(Beginning of Data provided)

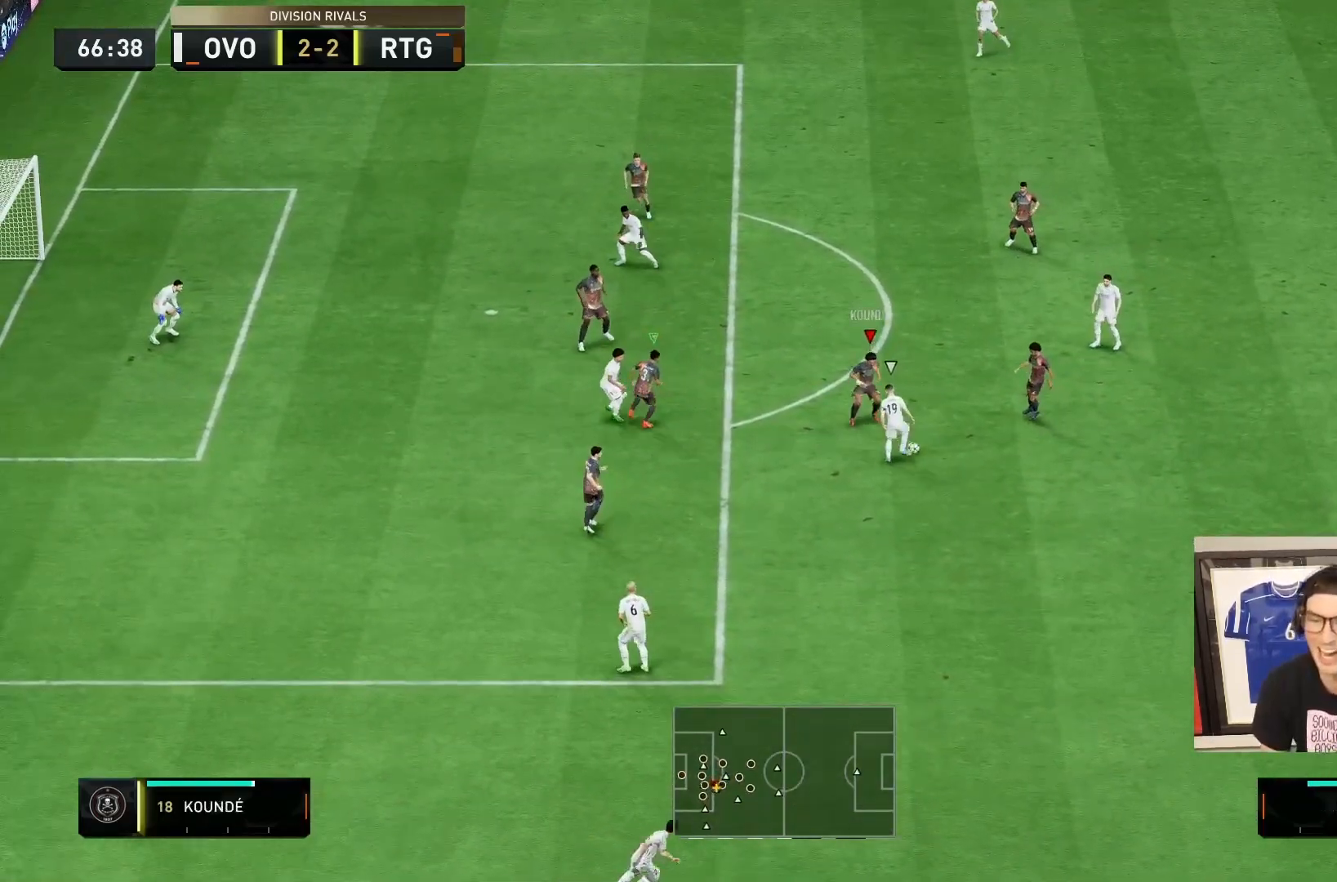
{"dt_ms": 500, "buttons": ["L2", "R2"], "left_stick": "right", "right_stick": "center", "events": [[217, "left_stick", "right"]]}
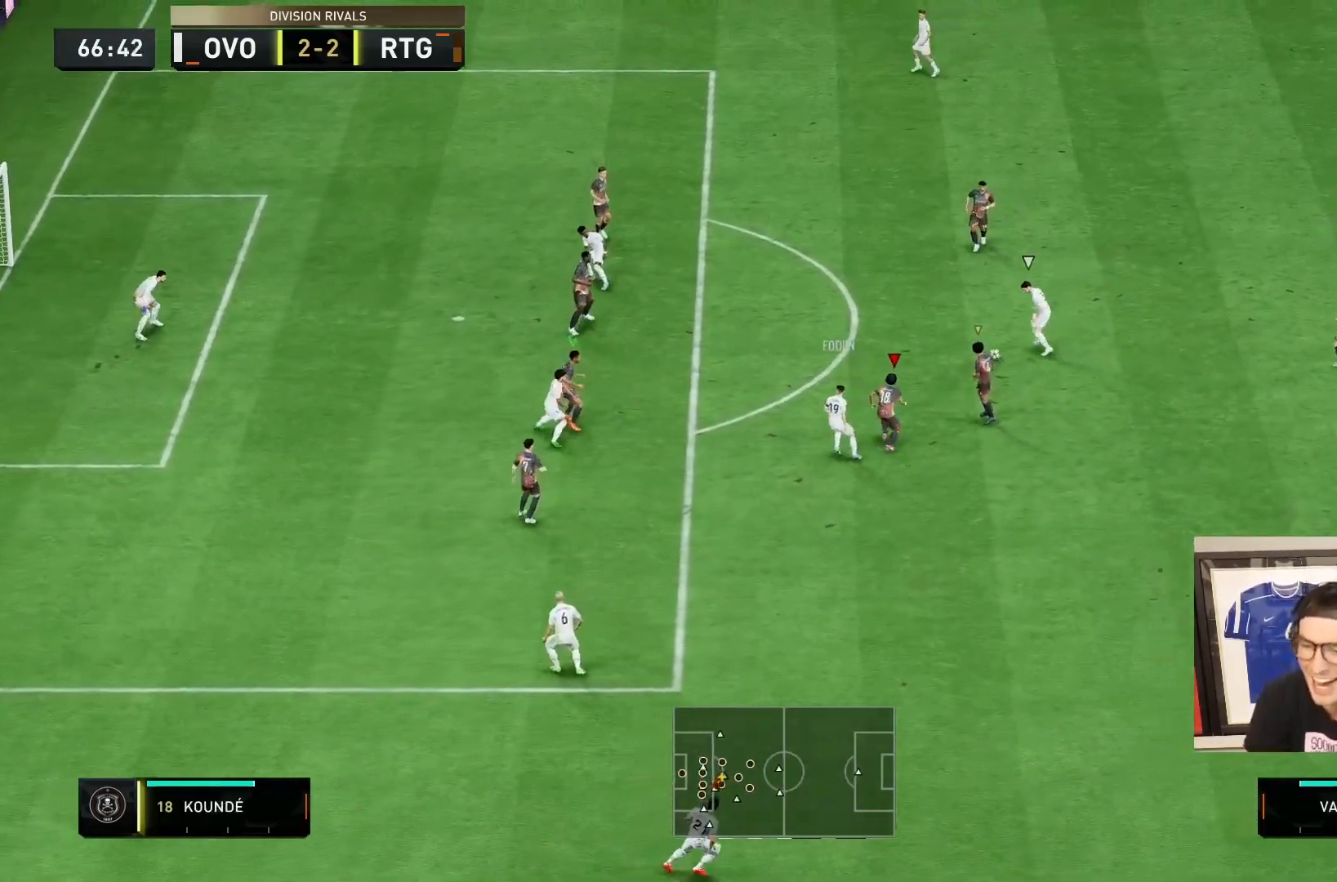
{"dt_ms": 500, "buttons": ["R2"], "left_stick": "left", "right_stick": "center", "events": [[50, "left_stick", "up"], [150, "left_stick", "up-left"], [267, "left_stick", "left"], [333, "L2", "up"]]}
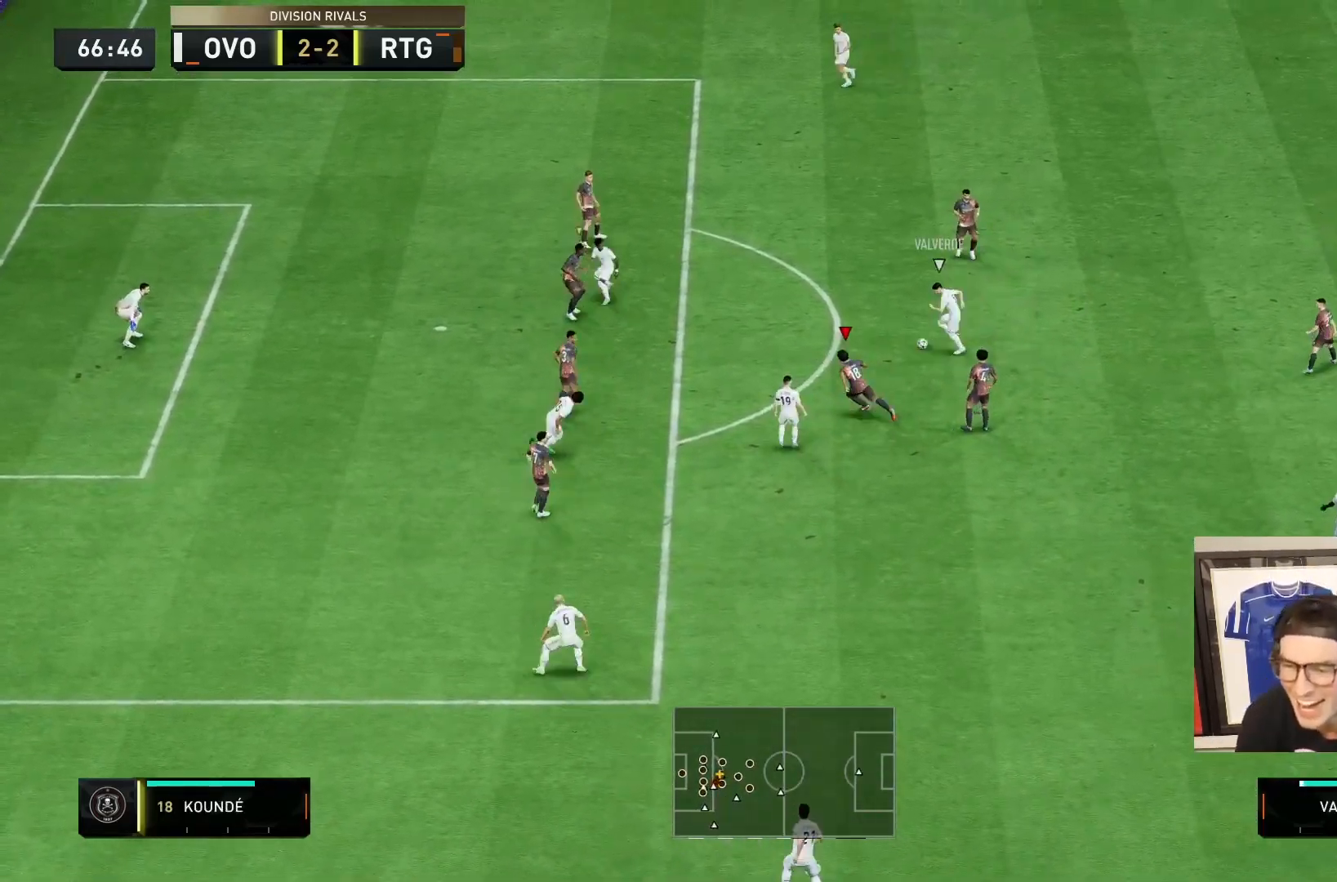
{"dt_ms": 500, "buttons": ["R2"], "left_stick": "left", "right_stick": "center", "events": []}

(End of Data provided)

• _Description of the task_
The expected output is the full material above, word for word, without pictures.

• _Expected output_
{"dt_ms": 500, "buttons": ["L2", "R2"], "left_stick": "right", "right_stick": "center", "events": [[217, "left_stick", "right"]]}
{"dt_ms": 500, "buttons": ["R2"], "left_stick": "left", "right_stick": "center", "events": [[50, "left_stick", "up"], [150, "left_stick", "up-left"], [267, "left_stick", "left"], [333, "L2", "up"]]}
{"dt_ms": 500, "buttons": ["R2"], "left_stick": "left", "right_stick": "center", "events": []}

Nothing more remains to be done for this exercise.